It's About Time!! JDL 2019
This time last year I was terrified to race. I knew in the back of my head that I wasn’t as fit as I hoped to be. My body felt heavy and out of shape. I didn’t want people to see me that way. I tried on my uniform and cried. I wanted to find a way out.
When I started 2016 feeling awful, I thought, “it’s okay, I have plenty of time to get where I am going.” But as time went by, things didn’t get better; they got worse. As I approached race day I wasn’t just feeling pre-race jitters, I was filled with anxiety. I chose to face it. I chose to do something scary because I knew at the end, I would benefit from it. The finish line was met with more tears but looking back on it today, I am glad I did it. If I hadn’t pushed myself to race, I wouldn’t have been mentally tough to race at all last year. I wouldn’t have the full appreciation of what it feels like to go from point A to point B.
Moving into 2019 I knew things were turning. As I approached last weekend’s race, I was excited. I was excited to see what I could do. How fast could I be? When things aren’t going your way, it is easy to feel like it’s never going to change. I questioned it often last year. Last year I put my head down and tried to focus on the controllables, but my mind was always wondering if I would ever run another PR.

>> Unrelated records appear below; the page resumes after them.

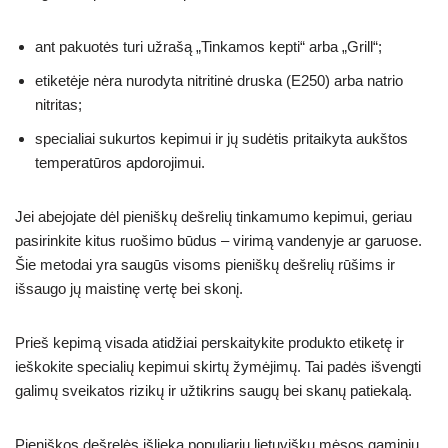
ant pakuotės turi užrašą „Tinkamos kepti“ arba „Grill“;
etiketėje nėra nurodyta nitritinė druska (E250) arba natrio
nitritas;
specialiai sukurtos kepimui ir jų sudėtis pritaikyta aukštos
temperatūros apdorojimui.
Jei abejojate dėl pieniškų dešrelių tinkamumo kepimui, geriau
pasirinkite kitus ruošimo būdus – virimą vandenyje ar garuose.
Šie metodai yra saugūs visoms pieniškų dešrelių rūšims ir
išsaugo jų maistinę vertę bei skonį.
Prieš kepimą visada atidžiai perskaitykite produkto etiketę ir
ieškokite specialių kepimui skirtų žymėjimų. Tai padės išvengti
galimų sveikatos rizikų ir užtikrins saugų bei skanų patiekalą.
Pieniškos dešrelės išlieka populiariu lietuvišku mėsos gaminiu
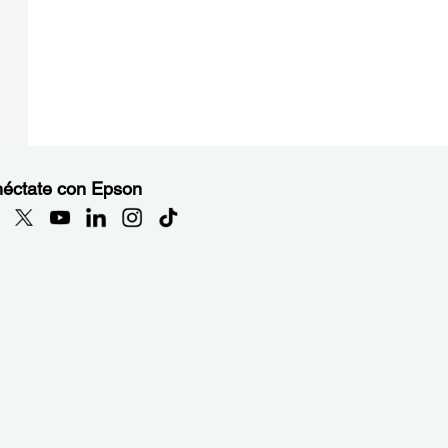
éctate con Epson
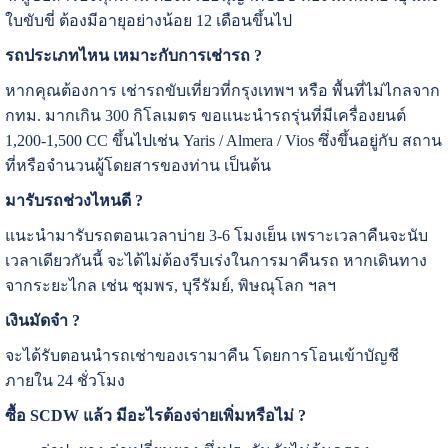
ใบขับขี่ ต้องมีอายุอย่างน้อย 12 เดือนขึ้นไป
รถประเภทไหน เหมาะกับการเช่ารถ ?
หากคุณต้องการ เช่ารถขับเที่ยวที่กรุงเทพฯ หรือ พื้นที่ไม่ไกลจาก
กทม. มากเกิน 300 กิโลเมตร ขอแนะนำรถรุ่นที่มีเครื่องยนต์
1,200-1,500 CC ขึ้นไปเช่น Yaris / Almera / Vios ซึ่งขึ้นอยู่กับ สถาน
ที่หรือจำนวนผู้โดยสารของท่าน เป็นต้น
มารับรถช่วงไหนดี ?
แนะนำมารับรถตอนเวลาบ่าย 3-6 โมงเย็น เพราะเวลาคืนจะนับ
เวลาเดียวกันนี้ จะได้ไม่ต้องรีบเร่งในการมาคืนรถ หากเดินทาง
จากระยะไกล เช่น ชุมพร, บุรีรัมย์, พิษณุโลก ฯลฯ
เงินมัดจำ ?
จะได้รับตอนนำรถเช่าของเรามาคืน โดยการโอนเข้าบัญชี
ภายใน 24 ชั่วโมง
ซื้อ SCDW แล้ว มีอะไรต้องจ่ายเพิ่มหรือไม่ ?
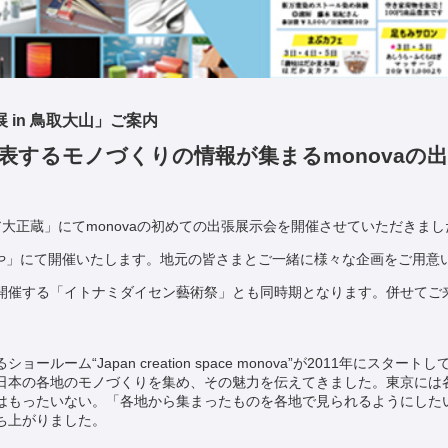
展 in 鳥取大山」ご案内
表するモノづくりの情報が集まるmonovaの
大正蔵」にてmonovaの初めての出張展示会を開催させていただきまし
ぶや」にて開催いたします。地元の皆さまとご一緒に様々な企画をご用意
開催する「イトナミダイセン藝術祭」とも同時期となります。併せてご
ルーム“Japan creation space monova”が2011年にスター
日本の各地のモノづくりを集め、その魅力を伝えてきました。東京には
はもったいない。「各地から集まったものを各地で見られるようにした
ち上がりました。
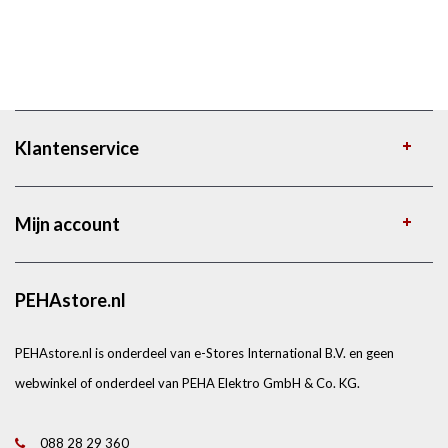
Klantenservice
Mijn account
PEHAstore.nl
PEHAstore.nl is onderdeel van e-Stores International B.V. en geen
webwinkel of onderdeel van PEHA Elektro GmbH & Co. KG.
088 28 29 360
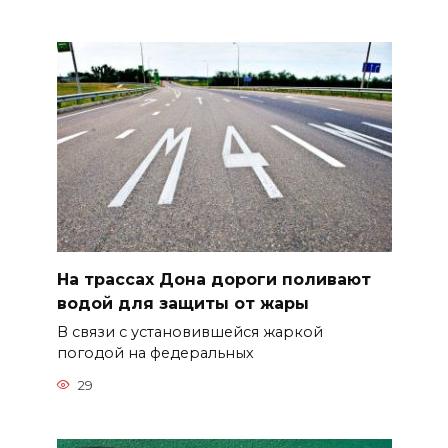
На трассах Дона дороги поливают
водой для защиты от жары
В связи с установившейся жаркой
погодой на федеральных
29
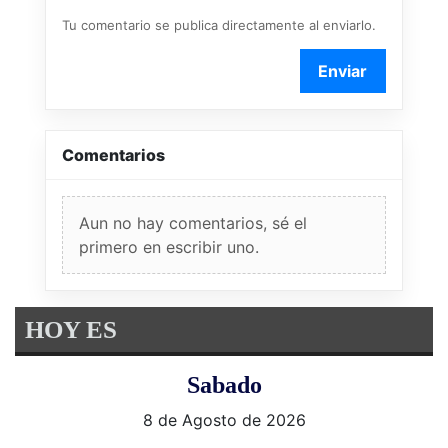
Tu comentario se publica directamente al enviarlo.
Enviar
Comentarios
Aun no hay comentarios, sé el
primero en escribir uno.
HOY ES
Sabado
8 de Agosto de 2026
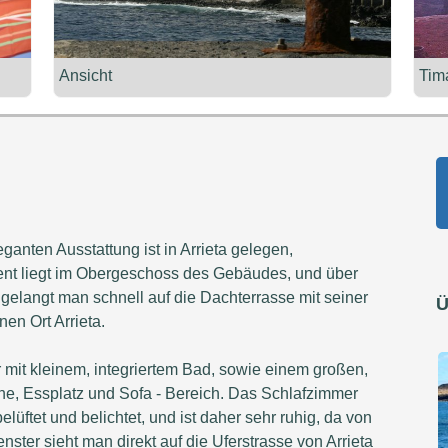
Ansicht
Tim
ganten Ausstattung ist in Arrieta gelegen,
ment liegt im Obergeschoss des Gebäudes, und über
gelangt man schnell auf die Dachterrasse mit seiner
Ü
en Ort Arrieta.
mit kleinem, integriertem Bad, sowie einem großen,
he, Essplatz und Sofa - Bereich. Das Schlafzimmer
lüftet und belichtet, und ist daher sehr ruhig, da von
ter sieht man direkt auf die Uferstrasse von Arrieta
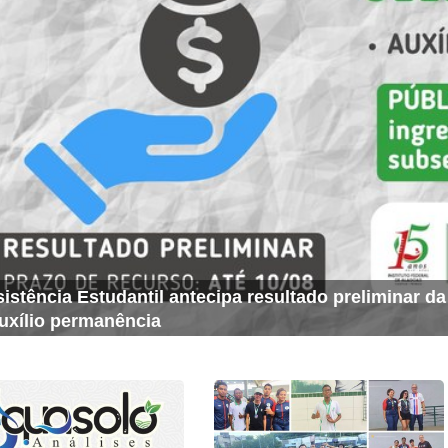
istência Estudantil antecipa resultado preliminar d
uxílio permanência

Now, I think I am on my way there. Tomorrow I will race my first indoor 3k since college, aka 6 years ago. I am not entirely sure where I am fitness wise. I feel good and have been hitting times in workouts that I haven’t seen in quite some time. But, I don’t want to have any expectations. I want to race tough. I want to be competitive. I want to hurt like I haven’t hurt in a while. Bottom line, I can’t WAIT to race and be back in that track race atmosphere. It’s about time I get my mind right.